Pero intentar trazar las coordenadas de su periplo vital va en detrimento de su arte, de las penurias –cual fray Servando redivivo–, de los padecimientos, la persecución, la grandeza de sus sueños, la inmortalidad de sus momentos felices –que no fueron pocos–, la entereza de su pensamiento, su calidad narrativa. En este libro de Arenas no destacan las innovaciones formales o lingüísticas, más bien se da la afortunada conjunción de un hombre que vivió intensa y apasionadamente infinidad de sucesos buenos y malos y la capacidad de narrar, de contar, de decir su verdad.

Ah, porque, vaya, Raulucho, paradójica e irónicamente, Arenas es un producto acabado y casi arquetípico del régimen cubano, más allá de sus preferencias sexuales –“pájaro”, como apunta que llaman en la isla a los homosexuales–, más allá de su disidencia y oposición al Gobierno de los hermanos Castro, es un gran escritor cuya obra no sería lo que es si no le hubiera tocado vivir en ese periodo histórico, pero apuesto a que su voz, su poderosa e insilenciable voz de artista, sin duda igual hubiera resonado en la literatura contemporánea mundial, como cuando era un chamaco e iba narrando a gritos sus historias carnavalescas.

Además, hay que añadir que Arenas condena rotundamente al Gobierno que oprime al pueblo cubano –o a una parte significativa de éste–, pero también, al final de sus días, se muestra desencantado, como tantos otros exiliados, del sistema capitalista, sin abogar por uno o el otro, simplemente expresa su anhelo de vivir libre, de hacer lo que a uno le gusta sin perjuicio de las libertades de los demás, como si estuviera en el campo, como si le cantara a la noche el placer enorme e inefable de estar vivo.

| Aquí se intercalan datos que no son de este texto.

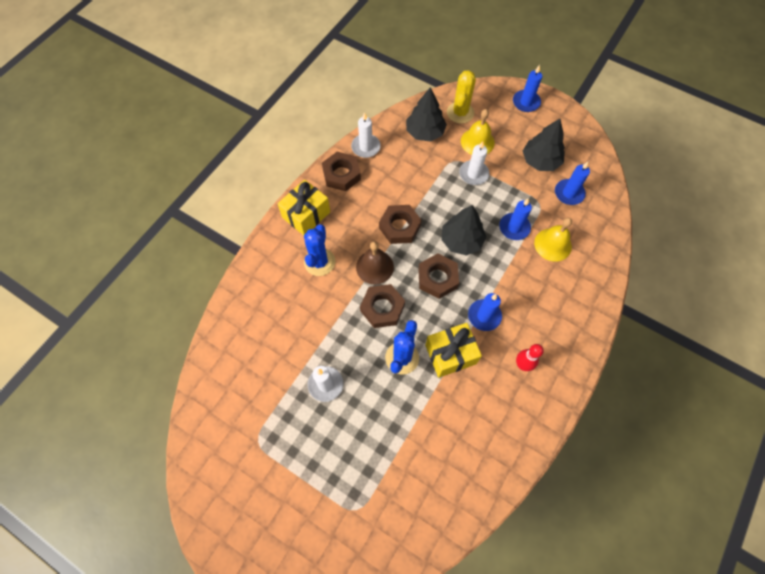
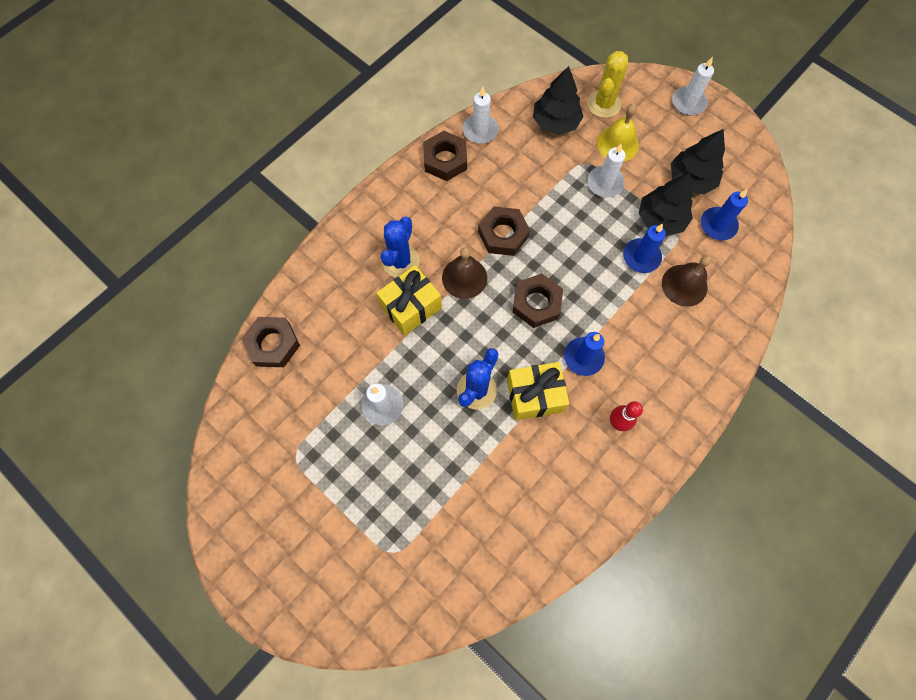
camera: 10 degrees right, 5 degrees up
yellow gift [278,179,330,235] -> yellow gift moved to [376,265,442,335]
brown nut [360,284,405,328] -> brown nut moved to [241,317,300,367]
black tree [441,205,486,256] -> black tree moved to [639,173,693,236]
blue candle [513,65,542,112] -> white candle [672,57,714,116]
yellow bell [534,218,572,262] -> brown bell [662,255,712,307]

En este sentido, “Antes que anochezca” es, definitivamente, un canto a la vida desgarrador, sublime y también hermoso.

Así, pues, ¡qué cojones, Raúl, para haber vivido su vida y más aún para transmutarla en literatura, en gran literatura, como algunos de los poemas que alguna vez leíste en tu casa de la Del Valle! En fin, poeta, que leyendo a Reinaldo Arenas, a quien invocabas casi con devoción, comprendo mejor tu dolor por tu pueblo y tu triste sino trashumante, y como siempre, a pesar de nuestras diferencias, te deseo suerte, hermano, dondequiera que la Luna te sorprenda pergeñando versos alucinantes, iracundos, anticomplacientes y amorosos, o novelas que no has publicado porque no tuviste o no has encontrado a tu Jorge ni a tu Margarita.

P.S. Sólo como dato curioso: en 2000 apareció la versión fílmica homónima (Before Night Falls, en inglés), dirigida por Julian Schnabel y Javier Bardem como Reinaldo Arenas.